16 oz. espresso rubbed dry-aged rib eye // oven roasted yucca, baby heirloom tomatoes, house chimichurri 


sauvage

I'd been looking forward to trying Sauvage ever since it opened across from McCarren Park and the ever-popular Five Leaves. Other restaurants have had trouble surviving in this location, but this place just seemed different. Months passed without stopping by, then my husband and I got word that his mentor and chef Damon Wise had taken over the kitchen, which instantly moved it to the top of our list! We dined with a good friend and enjoyed the fresh spring menu, which was full of seasonal favorites like morel mushrooms, strawberries, ramps, and asparagus!

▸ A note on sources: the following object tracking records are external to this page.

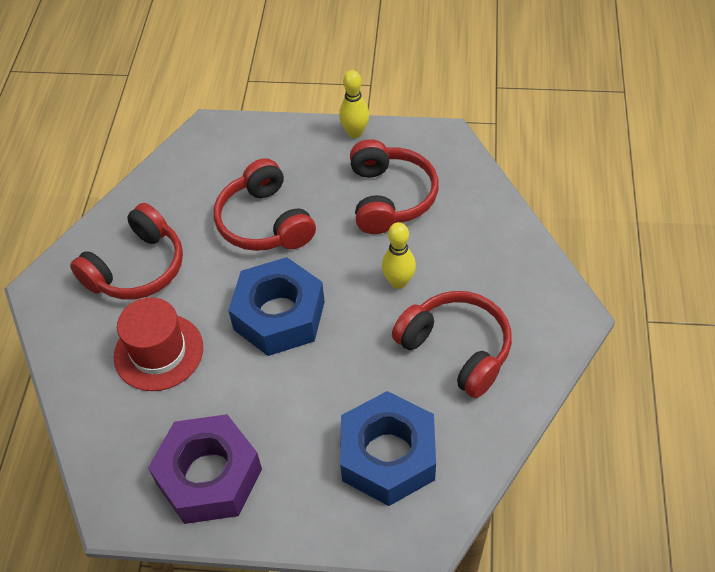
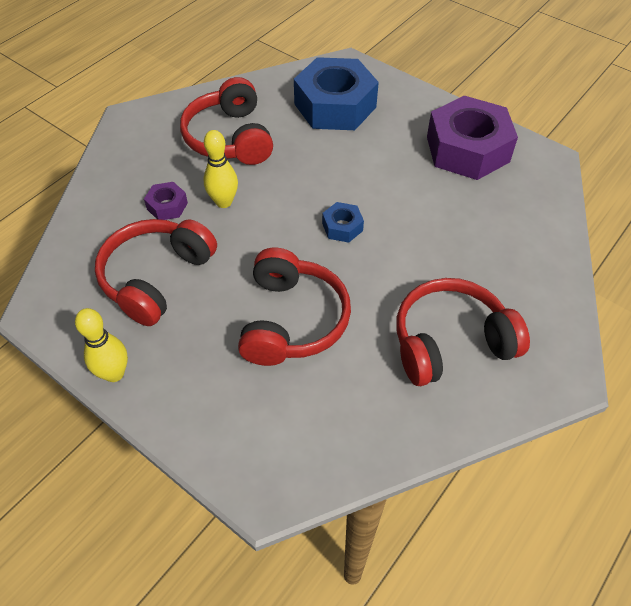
camera: 150 degrees left, 0 degrees up
(158, 352) = (465, 250): red hat -> none
(279, 315) = (342, 227): blue nut -> blue nut, size x0.44
(441, 252) = (167, 206): none -> purple nut

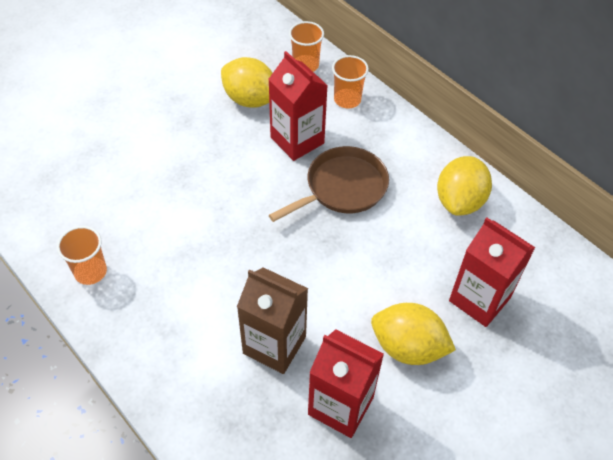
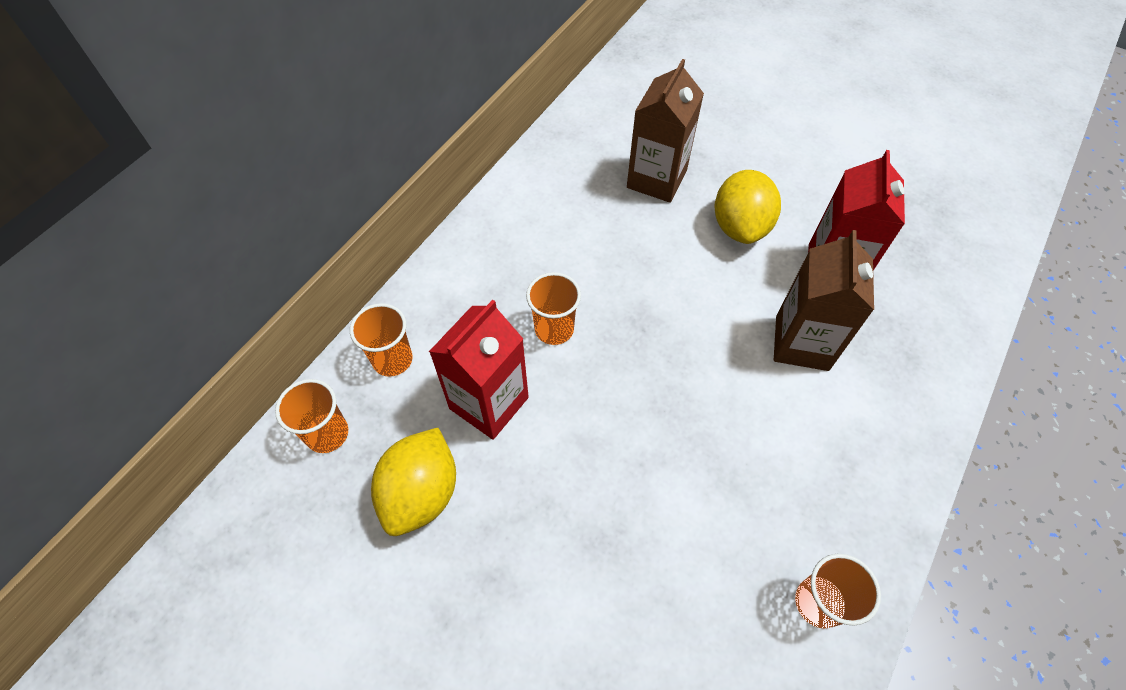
camera: 105 degrees left, 5 degrees up
(343, 187) = (554, 329): brown pan -> orange cup
(459, 201) = (534, 212): yellow lemon -> none
(479, 299) = (656, 179): red carton -> brown carton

Each and every dish was well-balanced and full of flavor, it would be hard to pick a favorite. I loved the chef's unique take on vegetables, from the multicolor carrots with cloumage & ramps, to the roasted cauliflower with broccoli pesto & spicy pistachios, I could easily make a meal of all the appetizers! My black bass entreé just melted into its creamy but light buttermilk broth, and the morel mushrooms added a lovely earthy flavor. You know I love dessert (and usually order multiple), but after such a big meal something light and refreshing was all we could handle, so the yogurt granita was just perfect! Scroll through the slideshow to check out the rest of our ridiculously delicious meal! And full disclosure- since we dined at Sauvage, Chef Damon has left the restaurant and returned to the South, where he's originally from. But it's still his menu and the cooks continue to execute it with ease!


moro

On a recent trip to London I got to have dinner with a good friend from NYC. It's funny that with our busy travel schedules, sometimes it ends up being easier to get together when we're away from home! She knows London better than I do, and also appreciates really great food, so she suggested we dine at Moro. This place is a true classic (it's been around for 20 years!), and after trying their food, I totally understand why. The chefs focus on the flavors of the Southern Mediterranean- think Spain, Morocco, and the Sahara- which leads to some truly vibrant food. Everything was flavorful and delicious, from the seasonal special we shared to start (which we ate too quickly for a photo!) to the charcoal grilled halibut. I think the highlight, for me personally, was the mixed vegetable mezze- it's everything I want on a plate and truly how I love to eat on a daily basis. Not to mention the fresh bread was baked to perfection!

A few nights later I also got to dine at their sister restaurant, Morito Hackney Road, which was equally impressive and totally up my alley. Think a similar vibe but offered in more a small plates setting. Super tasty and great for a group! I really cannot say enough good things about Moro and Morito, and I definitely look forward to returning to both spots on my next trip to London!